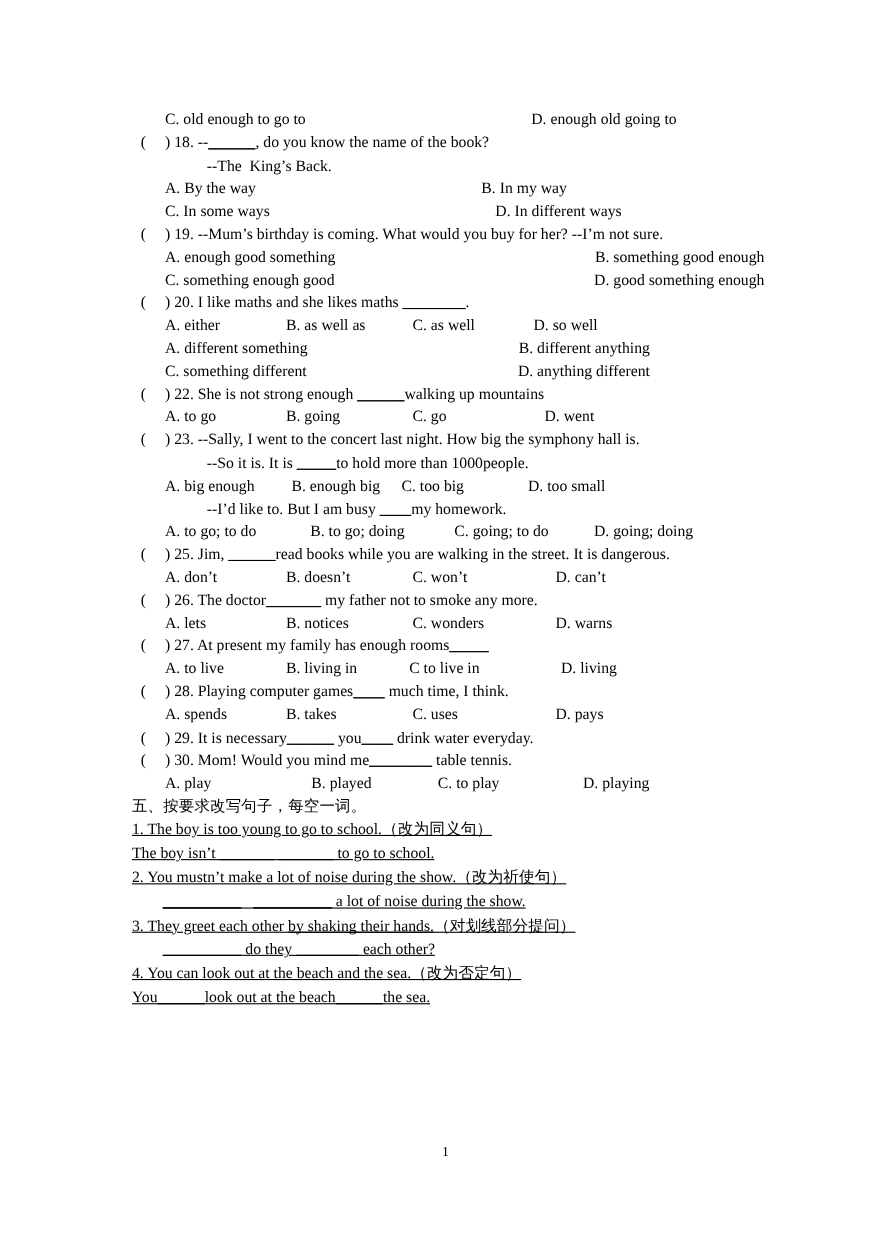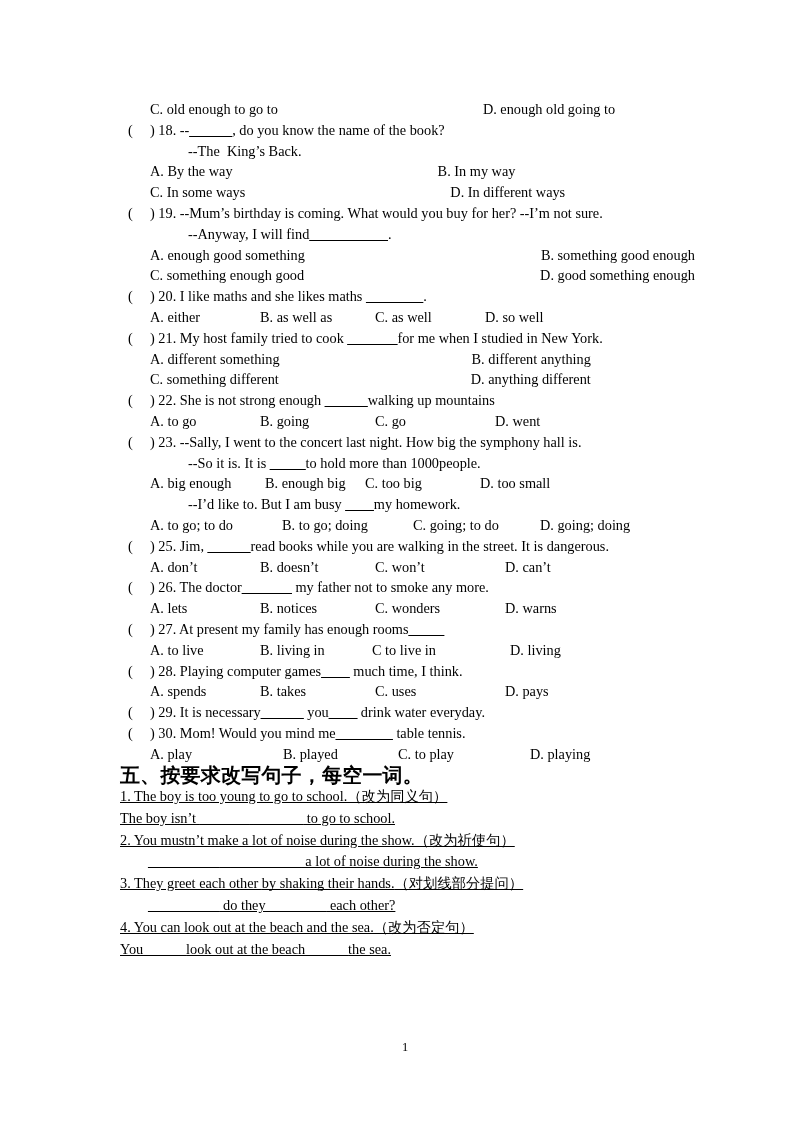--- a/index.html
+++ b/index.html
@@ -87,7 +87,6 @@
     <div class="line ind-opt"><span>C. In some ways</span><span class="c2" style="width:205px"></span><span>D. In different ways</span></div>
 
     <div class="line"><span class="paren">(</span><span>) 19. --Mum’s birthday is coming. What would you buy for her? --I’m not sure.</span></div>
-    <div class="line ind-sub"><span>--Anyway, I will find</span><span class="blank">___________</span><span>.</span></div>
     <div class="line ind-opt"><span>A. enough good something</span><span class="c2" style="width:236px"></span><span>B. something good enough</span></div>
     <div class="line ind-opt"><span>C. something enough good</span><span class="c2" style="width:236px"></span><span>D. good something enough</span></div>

→ **YOUR OBJECTIVE**
Reproduce each record above by retyping it exactly; omit all images.

→ **REPLY**
--- a/index.html
+++ b/index.html
@@ -87,7 +87,6 @@
     <div class="line ind-opt"><span>C. In some ways</span><span class="c2" style="width:205px"></span><span>D. In different ways</span></div>
 
     <div class="line"><span class="paren">(</span><span>) 19. --Mum’s birthday is coming. What would you buy for her? --I’m not sure.</span></div>
-    <div class="line ind-sub"><span>--Anyway, I will find</span><span class="blank">___________</span><span>.</span></div>
     <div class="line ind-opt"><span>A. enough good something</span><span class="c2" style="width:236px"></span><span>B. something good enough</span></div>
     <div class="line ind-opt"><span>C. something enough good</span><span class="c2" style="width:236px"></span><span>D. good something enough</span></div>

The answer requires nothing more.